Web Scrapping With Node.js

Web scraping is a technique in which we extract information from websites by parsing the HTML document of the web page. You can perform web scrapping in multiple ways, in this tutorial, we will be showing you how to build a web scraper using Node.js to extract information from websites. For reference, we will use our own website to scrape the content.

prerequistics

We will use the following tools:

  • Node.js
  • Scrapestack credentials.
  • Request
  • Cheerio

The request is a node module to make HTTP calls. Cheerio is a node module that helps us to traverse the DOM of an HTML document. Scrapestack is a service to scrape any website or web application in the world, for FREE!

Why Scrapestack

web scraping with nodejs
You might be wondering why to use a third-party service when we can just get the HTML document of any page by making HTTP calls? Because we can’t, there are many websites that implement captcha to block bots to crawl their pages and there are many single-page apps that load after you make the HTTP call. In these scenarios, service like Scrapestack helps us to forget about the hassle of crawling, we can make a simple API call and get the HTML document. Simple as that.
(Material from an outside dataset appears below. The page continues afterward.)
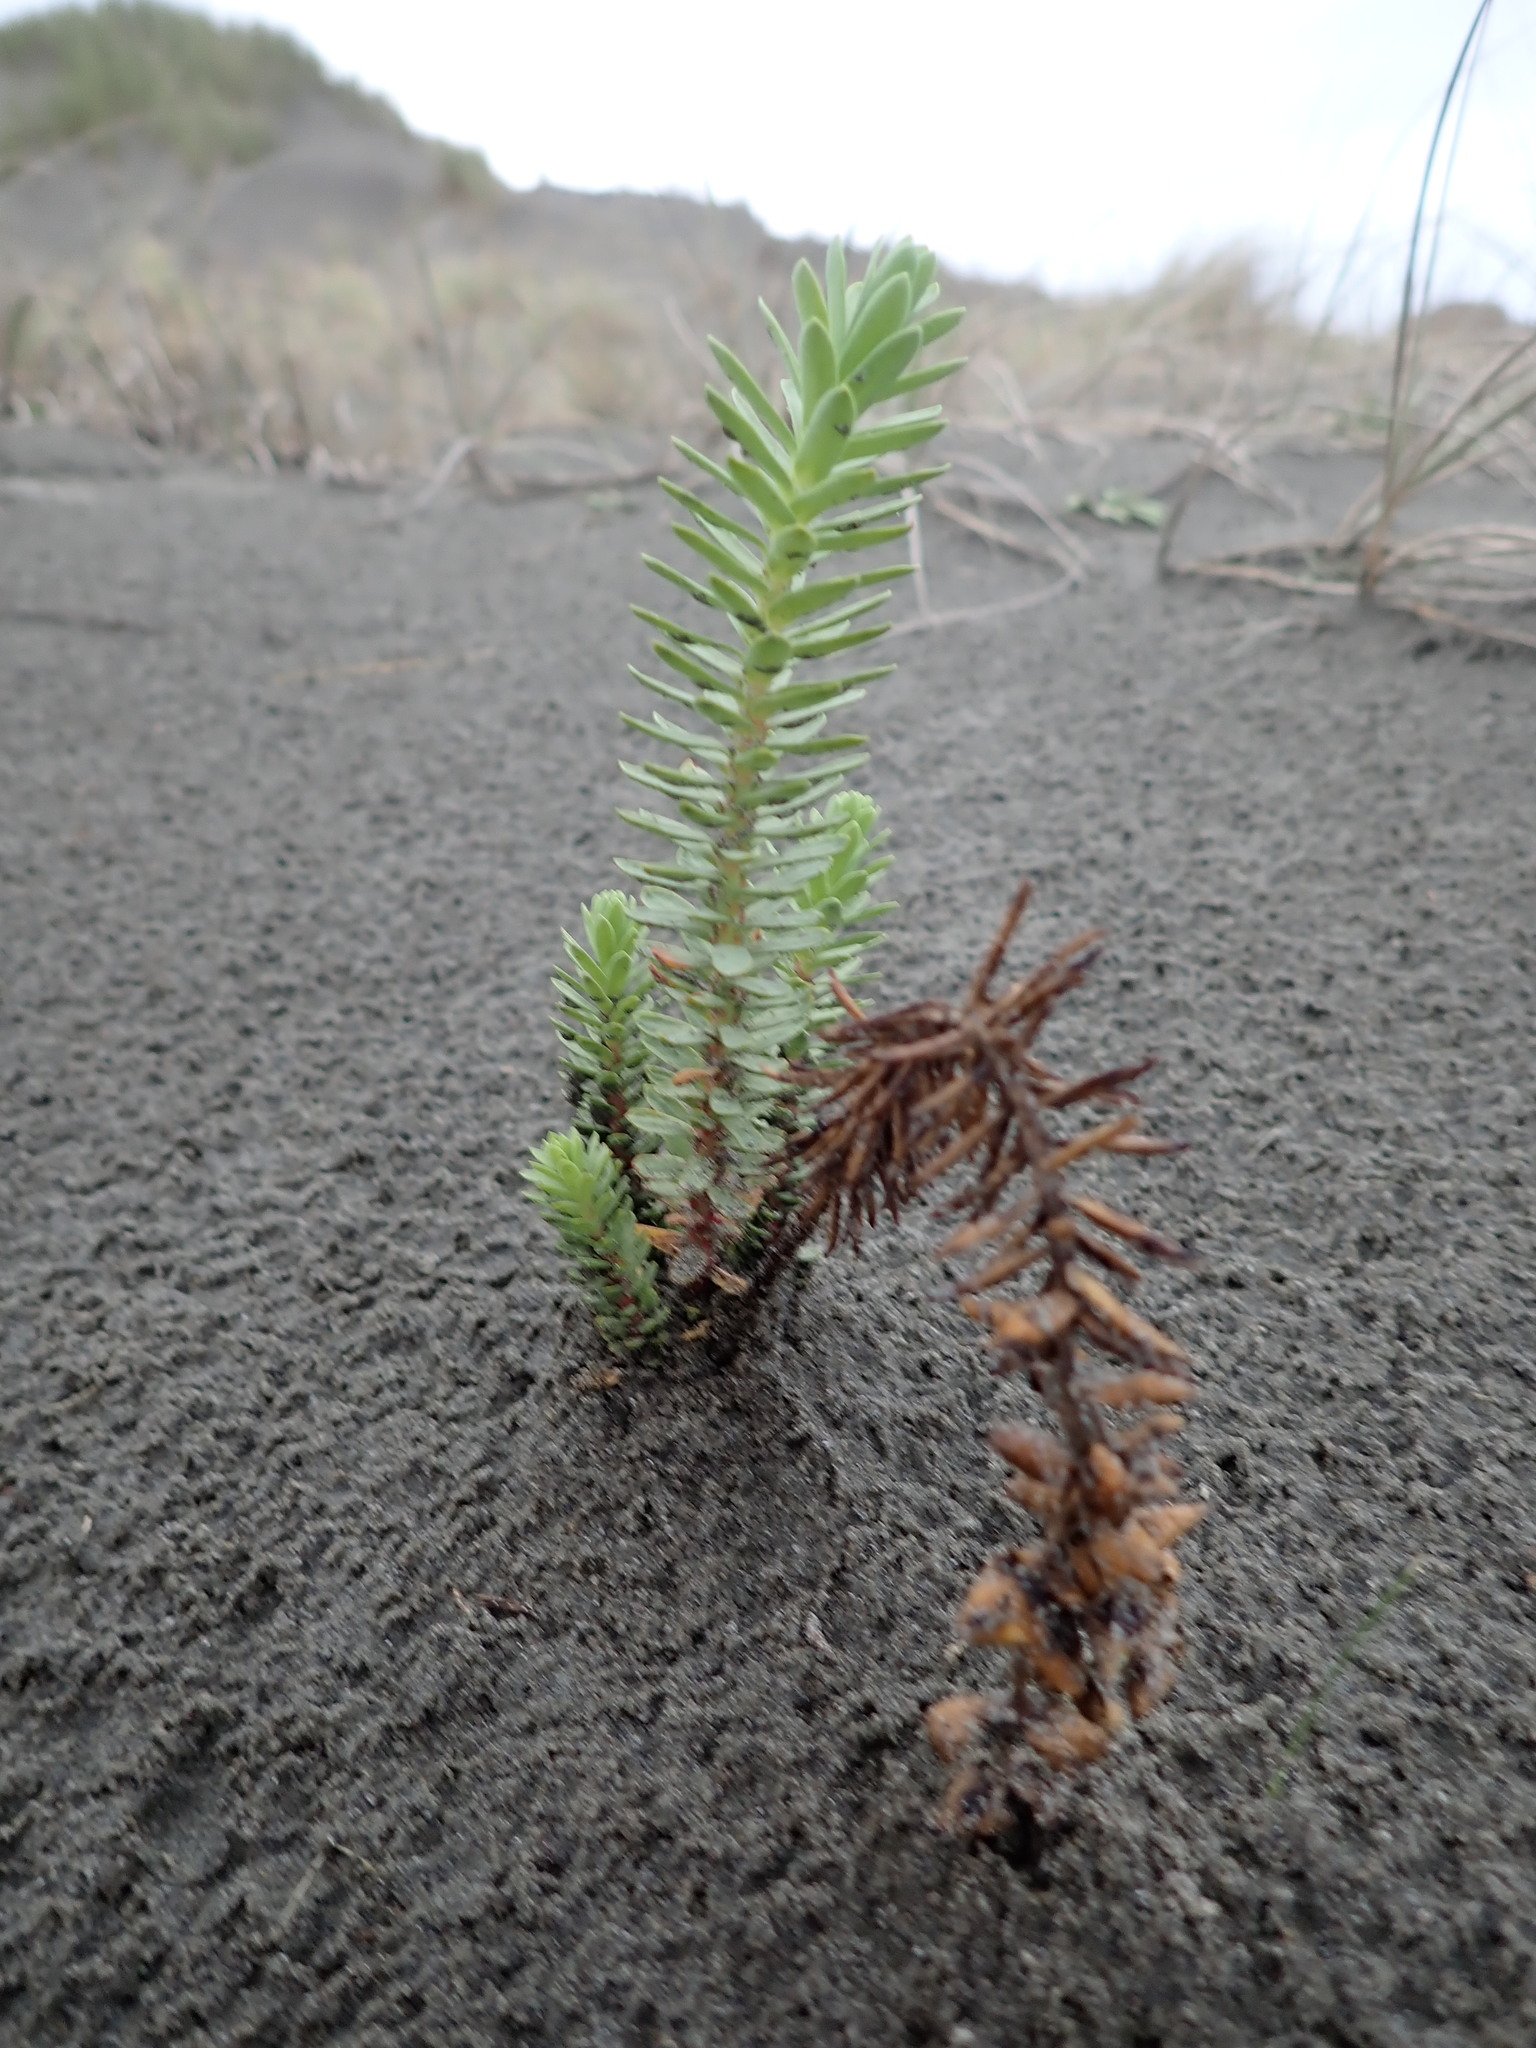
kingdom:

In order to get the credentials, create your free account on Scrapestack.

Once your account is created, you should get your API access key. Keep it safe. Let’s move towards building our application.

The App

Create a new directory and initialize Node project.

mkdir demoProject && cd demoProject
npm init --y

Let’s install our dependencies.

npm i --S request cheerio

Once the dependencies are installed, let’s go ahead and create our server.

Here is our code to extract all titles from the articles page.

const request = require("request");
const key = "YOUR API ACCESS KEY";
const cheerio = require('cheerio');

var options = {
    method: 'GET',
    url: 'https://api.scrapestack.com/scrape',
    qs: {
        access_key: key,
        url: 'https://codeforgeek.com/articles/'
    }
};

request(options, function (error, response, body) {
    if (error) {
        console.log('error occurred during scrapestack api call');
        return;
    }
    if(body) {
        const $ = cheerio.load(body);
        let titles = $('.section__articleList .article__content .article__title').toArray();
        titles.forEach((singleTitle) => {
            console.log(singleTitle.children[0].data);
        })
    }        
});

When you run the code, you should see the output like this.

web scrapping with nodejs output

So how did we achieve it? have you noticed this code?

        let titles = $('.section__articleList .article__content .article__title').toArray();

This is where Cheerio does its magic, we can traverse through HTML DOM trees similarly how we do in chrome debugger. I visited the dom tree using a chrome inspector and copied the class name.

web scrapping with nodejs

You can do a similar thing and extract almost any data you want from any websites in the world.

Conclusion

Web scrapping is still used by various companies to gather data to train their algorithms, generate a vast amount of feedback, etc. I hope with this article, you have got a glimpse of what Web scrapping is and how you can achieve it using Node.js.